March 24, 2003
Promises, Promises

Promises of a short war, sweet as the breath of liberty and barely bitter, are now being disclaimed. Promises of an army's capitulation, as though a maiden at last surrendering to a suitor, have not been fulfilled. Promises that resistance would be swiftly overcome, that this combat would be painless, that a quick thrust would open up Iraq to a newfound freedom have been revealed as the sly whispers, the sweet nothings of a engorged arrogance.

We were promised a short war. Now we are told the struggle will take time.

We were promised mass surrenders. We have been met by continued opposition.

We were promised the cheers of liberated crowds. We have been greeted by sullen demands for assistance, belligerent questioning of our motives, and no flowers.

Our policy makers made speeches and gave interviews about the brave future. Our press and our media repeated the daring assurances of surgical precision and explosive speed as though the words were graven images, weighty, solid, deserving of worshipful respect. The world listened to the bold predictions. Some listened with the fear that the audacious would be right, that this war could be fought with little cost, promoting an expanding mandate to reshape the world and encouraging a hubris that might in fact unmake it. Some listened with fear that the forecast was false, that the assurances of easy invasion would turn into a scrap for every bloody mile. And some listened with hate, absorbing every overconfident nuance, twisting prediction of success into prophecy of failure.

Now, less than one week into the fire, our commanders and their fools speak of lowered expectations and "quagmires". They speak of time needed, where yesterday they spoke of perfect timetables and instant success. They speak now of effort, where they once spoke of ease. They finally talk of blood and misery, where they had avoided such topics before.

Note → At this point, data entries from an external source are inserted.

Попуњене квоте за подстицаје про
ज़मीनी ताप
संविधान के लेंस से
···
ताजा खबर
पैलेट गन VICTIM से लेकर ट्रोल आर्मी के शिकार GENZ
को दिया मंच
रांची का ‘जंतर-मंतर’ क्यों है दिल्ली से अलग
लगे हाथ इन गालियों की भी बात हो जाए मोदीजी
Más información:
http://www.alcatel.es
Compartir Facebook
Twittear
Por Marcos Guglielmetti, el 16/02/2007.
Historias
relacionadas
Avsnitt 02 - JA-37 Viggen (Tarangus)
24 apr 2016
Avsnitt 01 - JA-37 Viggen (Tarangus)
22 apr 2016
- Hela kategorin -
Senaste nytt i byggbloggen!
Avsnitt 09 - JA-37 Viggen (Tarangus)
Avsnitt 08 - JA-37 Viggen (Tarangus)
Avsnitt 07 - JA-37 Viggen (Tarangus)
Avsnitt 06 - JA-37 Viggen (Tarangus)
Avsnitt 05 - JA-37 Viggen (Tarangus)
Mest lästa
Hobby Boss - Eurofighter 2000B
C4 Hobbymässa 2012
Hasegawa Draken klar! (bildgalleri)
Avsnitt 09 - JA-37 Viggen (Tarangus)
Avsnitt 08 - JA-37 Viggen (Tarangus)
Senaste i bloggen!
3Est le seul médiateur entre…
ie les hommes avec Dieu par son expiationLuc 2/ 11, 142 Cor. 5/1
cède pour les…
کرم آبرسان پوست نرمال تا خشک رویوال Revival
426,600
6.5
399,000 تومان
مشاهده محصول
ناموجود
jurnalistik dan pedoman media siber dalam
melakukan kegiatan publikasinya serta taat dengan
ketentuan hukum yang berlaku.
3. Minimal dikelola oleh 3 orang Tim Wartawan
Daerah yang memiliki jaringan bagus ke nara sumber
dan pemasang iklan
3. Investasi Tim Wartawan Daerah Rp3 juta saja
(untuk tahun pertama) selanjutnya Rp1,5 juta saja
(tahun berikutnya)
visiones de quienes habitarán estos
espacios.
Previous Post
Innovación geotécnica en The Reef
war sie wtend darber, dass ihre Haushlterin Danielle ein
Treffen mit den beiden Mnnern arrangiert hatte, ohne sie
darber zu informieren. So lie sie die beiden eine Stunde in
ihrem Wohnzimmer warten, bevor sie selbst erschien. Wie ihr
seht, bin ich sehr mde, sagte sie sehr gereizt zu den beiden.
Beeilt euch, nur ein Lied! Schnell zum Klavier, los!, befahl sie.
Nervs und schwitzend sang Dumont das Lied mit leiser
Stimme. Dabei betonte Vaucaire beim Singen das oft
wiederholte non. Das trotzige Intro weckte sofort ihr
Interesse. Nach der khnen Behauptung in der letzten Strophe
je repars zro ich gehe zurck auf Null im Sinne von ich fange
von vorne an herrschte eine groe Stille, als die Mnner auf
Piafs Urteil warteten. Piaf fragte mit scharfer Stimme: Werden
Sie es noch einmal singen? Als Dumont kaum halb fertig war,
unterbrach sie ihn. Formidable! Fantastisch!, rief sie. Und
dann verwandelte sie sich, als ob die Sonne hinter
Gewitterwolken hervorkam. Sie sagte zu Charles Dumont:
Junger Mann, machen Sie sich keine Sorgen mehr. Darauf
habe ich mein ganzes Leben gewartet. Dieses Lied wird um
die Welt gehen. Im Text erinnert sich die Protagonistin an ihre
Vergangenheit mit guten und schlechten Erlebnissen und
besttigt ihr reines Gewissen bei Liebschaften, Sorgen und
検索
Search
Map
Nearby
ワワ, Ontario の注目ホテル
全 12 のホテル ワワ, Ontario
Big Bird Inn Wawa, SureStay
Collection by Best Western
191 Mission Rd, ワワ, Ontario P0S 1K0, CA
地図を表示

This backpedaling can only serve to encourage those who question America's strength. They can use our own words against us: first, our own overbold insistence on our power and knowledge, and now our own disclaimers of total control and our admissions of ignorance. Every day the war continues, every eruption where pacification was assured, every capture of an American, every report of resistance stauncher than expected, every delay in the grand plan encourages those that fight us. See, they can say, the Americans are not so powerful as they claimed - even the Yankees admit that now; the Americans can be fought.

. . .

Some might fail to take my point in the above. It is simply this: Don't make promises you cannot keep. You will look untrustworthy on the one hand, and you will look weak on the other. That some things are outside of your control should lead you to caution or qualification, not to certainties whose collapse can be blamed on the other actors not knowing their lines.